Segment Start: DATA FOR PROCESSING

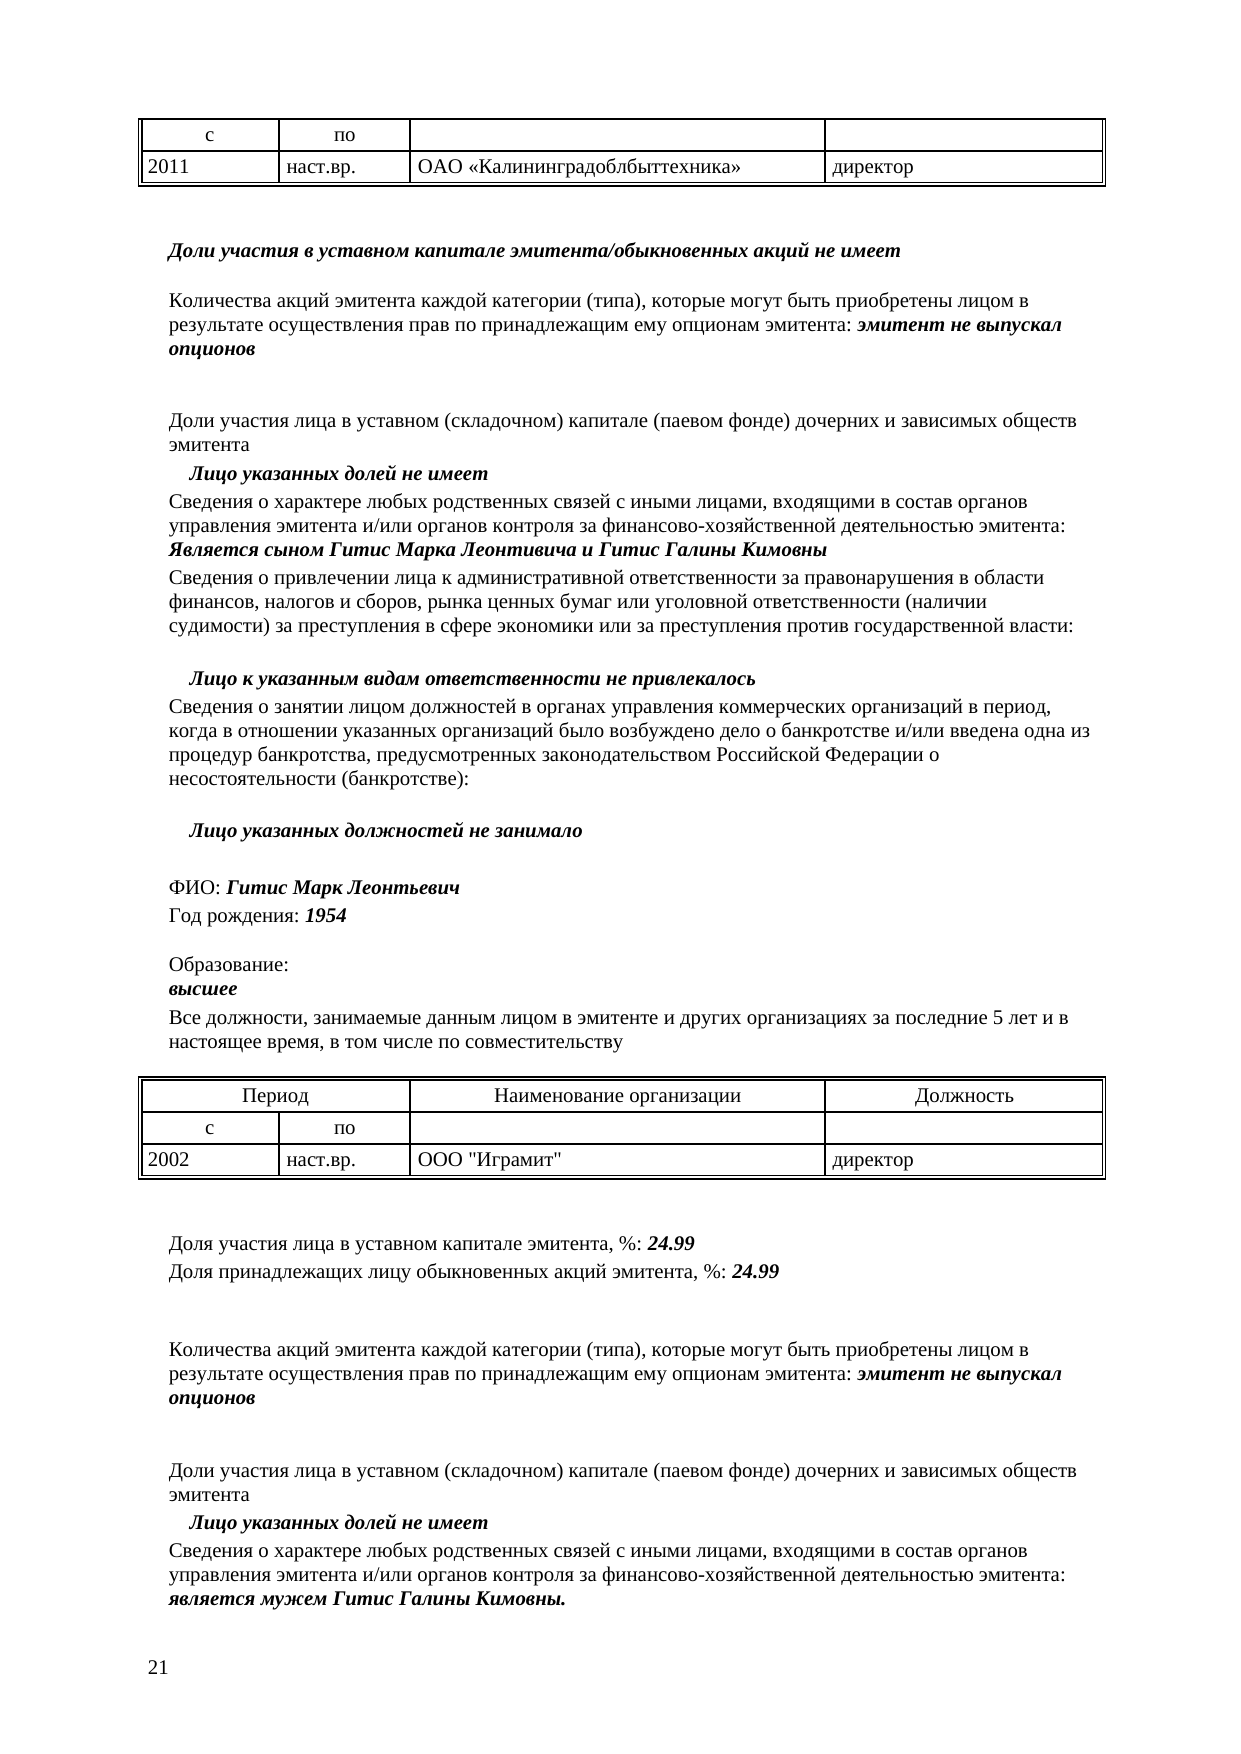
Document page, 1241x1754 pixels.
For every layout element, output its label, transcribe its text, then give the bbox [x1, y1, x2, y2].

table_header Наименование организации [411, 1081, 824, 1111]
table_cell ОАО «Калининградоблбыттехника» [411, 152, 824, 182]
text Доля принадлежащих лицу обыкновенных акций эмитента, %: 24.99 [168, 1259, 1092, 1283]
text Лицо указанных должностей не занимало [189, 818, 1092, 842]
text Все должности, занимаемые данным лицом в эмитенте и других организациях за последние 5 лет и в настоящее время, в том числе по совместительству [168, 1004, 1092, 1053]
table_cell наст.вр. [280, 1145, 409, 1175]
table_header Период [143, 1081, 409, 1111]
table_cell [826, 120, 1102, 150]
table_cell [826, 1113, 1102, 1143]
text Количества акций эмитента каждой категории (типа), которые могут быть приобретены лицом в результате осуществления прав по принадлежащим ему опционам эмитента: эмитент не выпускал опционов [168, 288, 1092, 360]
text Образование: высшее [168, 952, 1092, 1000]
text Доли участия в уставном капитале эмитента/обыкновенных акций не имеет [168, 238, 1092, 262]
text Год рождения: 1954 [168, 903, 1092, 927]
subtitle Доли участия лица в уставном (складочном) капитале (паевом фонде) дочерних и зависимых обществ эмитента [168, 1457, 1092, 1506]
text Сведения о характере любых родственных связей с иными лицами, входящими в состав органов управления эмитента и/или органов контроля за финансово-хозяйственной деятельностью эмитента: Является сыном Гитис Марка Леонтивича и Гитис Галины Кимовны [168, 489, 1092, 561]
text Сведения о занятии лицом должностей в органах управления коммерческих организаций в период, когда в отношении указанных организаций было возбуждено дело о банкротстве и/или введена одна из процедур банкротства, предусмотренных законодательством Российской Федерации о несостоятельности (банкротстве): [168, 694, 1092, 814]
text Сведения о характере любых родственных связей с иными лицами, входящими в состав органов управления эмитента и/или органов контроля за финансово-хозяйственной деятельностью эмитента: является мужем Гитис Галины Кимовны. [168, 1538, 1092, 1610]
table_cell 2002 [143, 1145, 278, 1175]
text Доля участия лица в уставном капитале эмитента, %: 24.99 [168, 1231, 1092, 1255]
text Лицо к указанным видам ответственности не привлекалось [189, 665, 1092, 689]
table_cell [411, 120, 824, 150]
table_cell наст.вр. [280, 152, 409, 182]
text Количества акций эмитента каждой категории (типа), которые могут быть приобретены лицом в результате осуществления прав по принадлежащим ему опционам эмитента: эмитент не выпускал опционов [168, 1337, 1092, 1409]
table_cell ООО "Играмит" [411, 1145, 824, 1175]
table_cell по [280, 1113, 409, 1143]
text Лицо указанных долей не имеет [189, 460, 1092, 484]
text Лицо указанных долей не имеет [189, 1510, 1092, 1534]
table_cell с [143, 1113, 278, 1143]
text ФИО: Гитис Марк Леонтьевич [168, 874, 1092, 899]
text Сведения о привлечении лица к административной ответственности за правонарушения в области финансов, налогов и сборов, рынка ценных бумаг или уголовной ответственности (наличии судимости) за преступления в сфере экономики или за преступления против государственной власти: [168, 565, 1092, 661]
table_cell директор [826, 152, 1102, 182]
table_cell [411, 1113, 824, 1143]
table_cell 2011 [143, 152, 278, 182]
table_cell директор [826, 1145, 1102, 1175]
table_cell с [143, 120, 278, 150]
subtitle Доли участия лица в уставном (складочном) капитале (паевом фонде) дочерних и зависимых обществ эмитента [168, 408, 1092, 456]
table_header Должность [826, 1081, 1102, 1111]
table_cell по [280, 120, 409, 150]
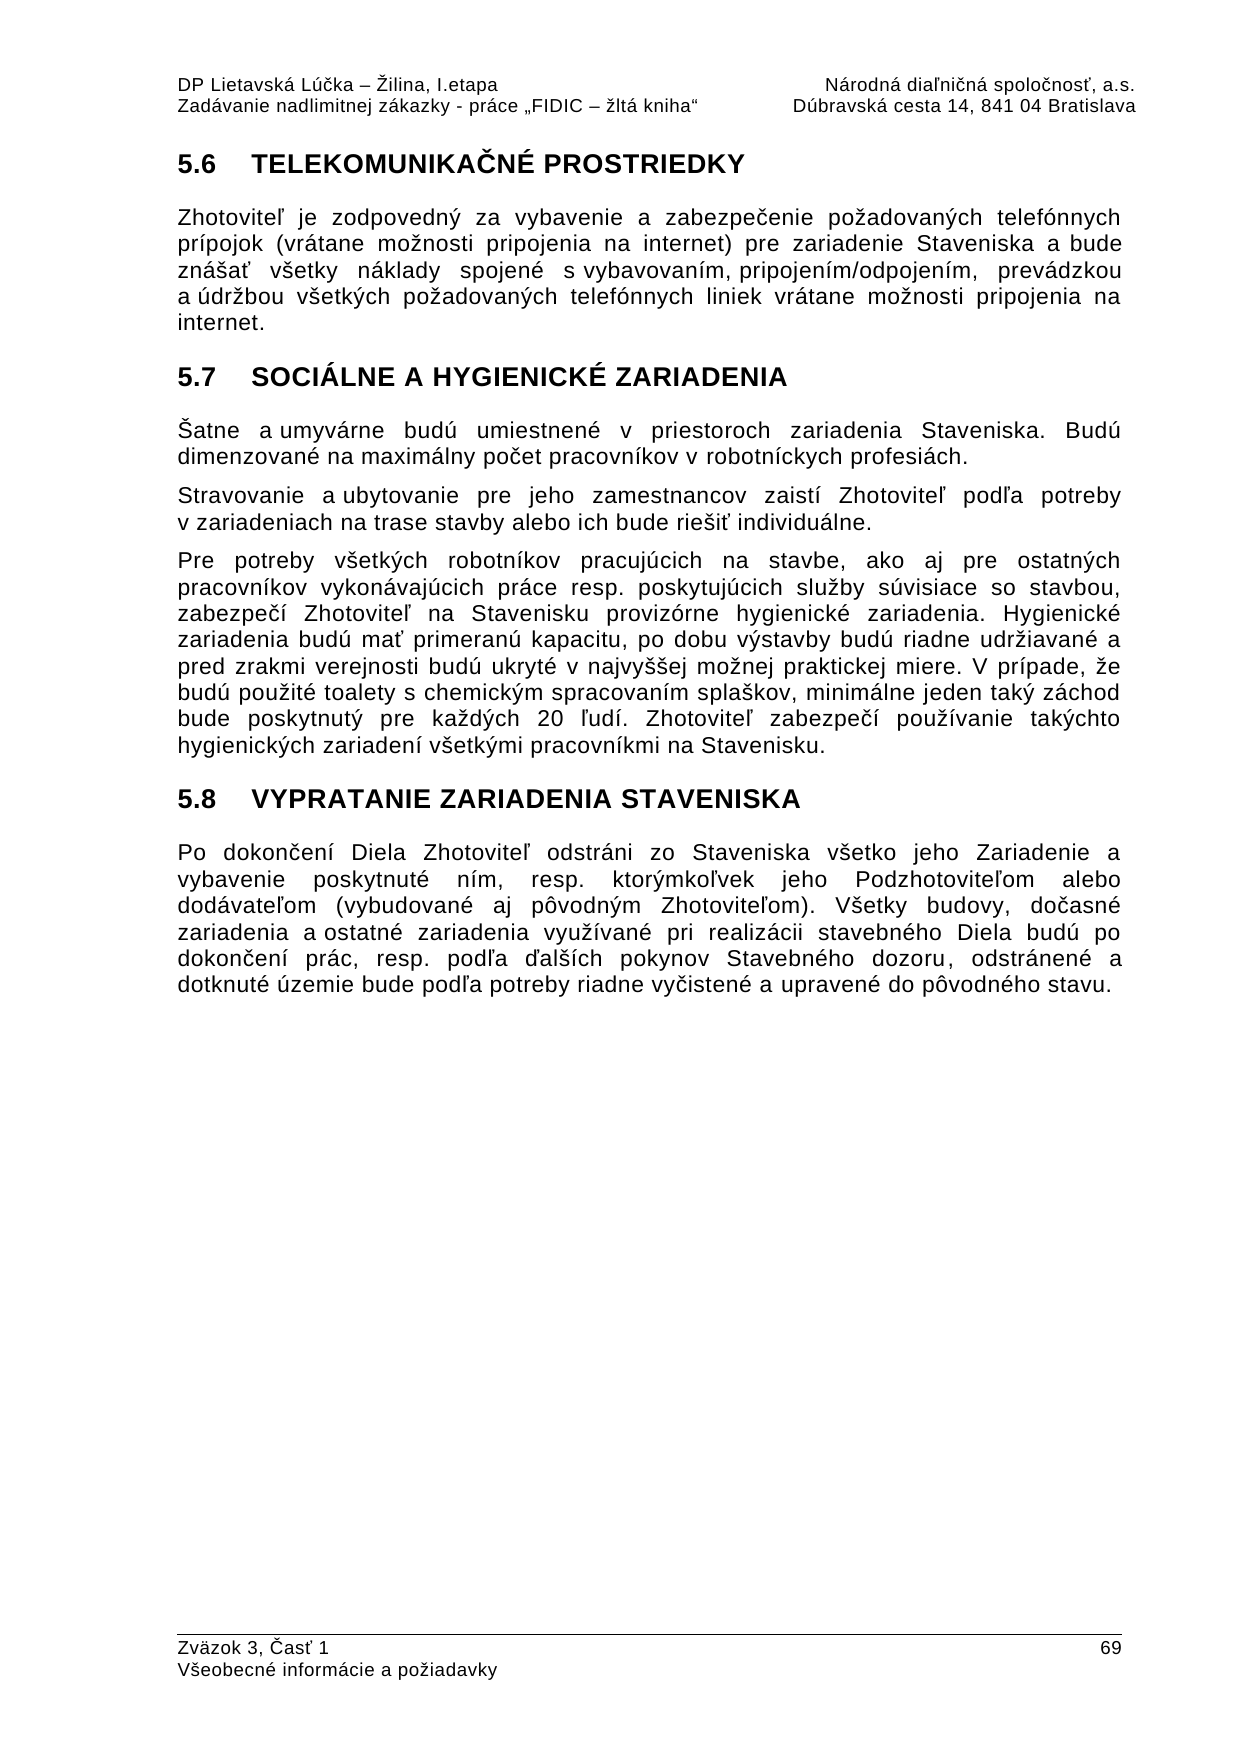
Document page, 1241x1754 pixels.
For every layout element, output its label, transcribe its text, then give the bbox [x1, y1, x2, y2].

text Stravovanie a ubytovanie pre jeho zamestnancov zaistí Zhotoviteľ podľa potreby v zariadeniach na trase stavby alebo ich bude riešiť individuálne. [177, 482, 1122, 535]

Segment End: DATA FOR PROCESSING

Your answer must be an exact copy of the records, without the pictures.

Document page, 1241x1754 pixels.
For every layout element, output its label, transcribe its text, then give the bbox [x1, y1, x2, y2].

table_header Наименование организации [411, 1081, 824, 1111]
table_cell ОАО «Калининградоблбыттехника» [411, 152, 824, 182]
text Доля принадлежащих лицу обыкновенных акций эмитента, %: 24.99 [168, 1259, 1092, 1283]
text Лицо указанных должностей не занимало [189, 818, 1092, 842]
text Все должности, занимаемые данным лицом в эмитенте и других организациях за последние 5 лет и в настоящее время, в том числе по совместительству [168, 1004, 1092, 1053]
table_cell наст.вр. [280, 1145, 409, 1175]
table_header Период [143, 1081, 409, 1111]
table_cell [826, 120, 1102, 150]
table_cell [826, 1113, 1102, 1143]
text Количества акций эмитента каждой категории (типа), которые могут быть приобретены лицом в результате осуществления прав по принадлежащим ему опционам эмитента: эмитент не выпускал опционов [168, 288, 1092, 360]
text Образование: высшее [168, 952, 1092, 1000]
text Доли участия в уставном капитале эмитента/обыкновенных акций не имеет [168, 238, 1092, 262]
text Год рождения: 1954 [168, 903, 1092, 927]
subtitle Доли участия лица в уставном (складочном) капитале (паевом фонде) дочерних и зависимых обществ эмитента [168, 1457, 1092, 1506]
text Сведения о характере любых родственных связей с иными лицами, входящими в состав органов управления эмитента и/или органов контроля за финансово-хозяйственной деятельностью эмитента: Является сыном Гитис Марка Леонтивича и Гитис Галины Кимовны [168, 489, 1092, 561]
text Сведения о занятии лицом должностей в органах управления коммерческих организаций в период, когда в отношении указанных организаций было возбуждено дело о банкротстве и/или введена одна из процедур банкротства, предусмотренных законодательством Российской Федерации о несостоятельности (банкротстве): [168, 694, 1092, 814]
text Сведения о характере любых родственных связей с иными лицами, входящими в состав органов управления эмитента и/или органов контроля за финансово-хозяйственной деятельностью эмитента: является мужем Гитис Галины Кимовны. [168, 1538, 1092, 1610]
table_cell 2002 [143, 1145, 278, 1175]
text Доля участия лица в уставном капитале эмитента, %: 24.99 [168, 1231, 1092, 1255]
text Лицо к указанным видам ответственности не привлекалось [189, 665, 1092, 689]
table_cell [411, 120, 824, 150]
table_cell наст.вр. [280, 152, 409, 182]
text Количества акций эмитента каждой категории (типа), которые могут быть приобретены лицом в результате осуществления прав по принадлежащим ему опционам эмитента: эмитент не выпускал опционов [168, 1337, 1092, 1409]
table_cell ООО "Играмит" [411, 1145, 824, 1175]
table_cell по [280, 1113, 409, 1143]
text Лицо указанных долей не имеет [189, 460, 1092, 484]
text Лицо указанных долей не имеет [189, 1510, 1092, 1534]
table_cell с [143, 1113, 278, 1143]
text ФИО: Гитис Марк Леонтьевич [168, 874, 1092, 899]
text Сведения о привлечении лица к административной ответственности за правонарушения в области финансов, налогов и сборов, рынка ценных бумаг или уголовной ответственности (наличии судимости) за преступления в сфере экономики или за преступления против государственной власти: [168, 565, 1092, 661]
table_cell директор [826, 152, 1102, 182]
table_cell [411, 1113, 824, 1143]
table_cell 2011 [143, 152, 278, 182]
table_cell директор [826, 1145, 1102, 1175]
table_cell с [143, 120, 278, 150]
subtitle Доли участия лица в уставном (складочном) капитале (паевом фонде) дочерних и зависимых обществ эмитента [168, 408, 1092, 456]
table_header Должность [826, 1081, 1102, 1111]
table_cell по [280, 120, 409, 150]
Document page, 1241x1754 pixels.
For every layout element, output its label, transcribe its text, then give the bbox [x1, y1, x2, y2].

text Stravovanie a ubytovanie pre jeho zamestnancov zaistí Zhotoviteľ podľa potreby v zariadeniach na trase stavby alebo ich bude riešiť individuálne. [177, 482, 1122, 535]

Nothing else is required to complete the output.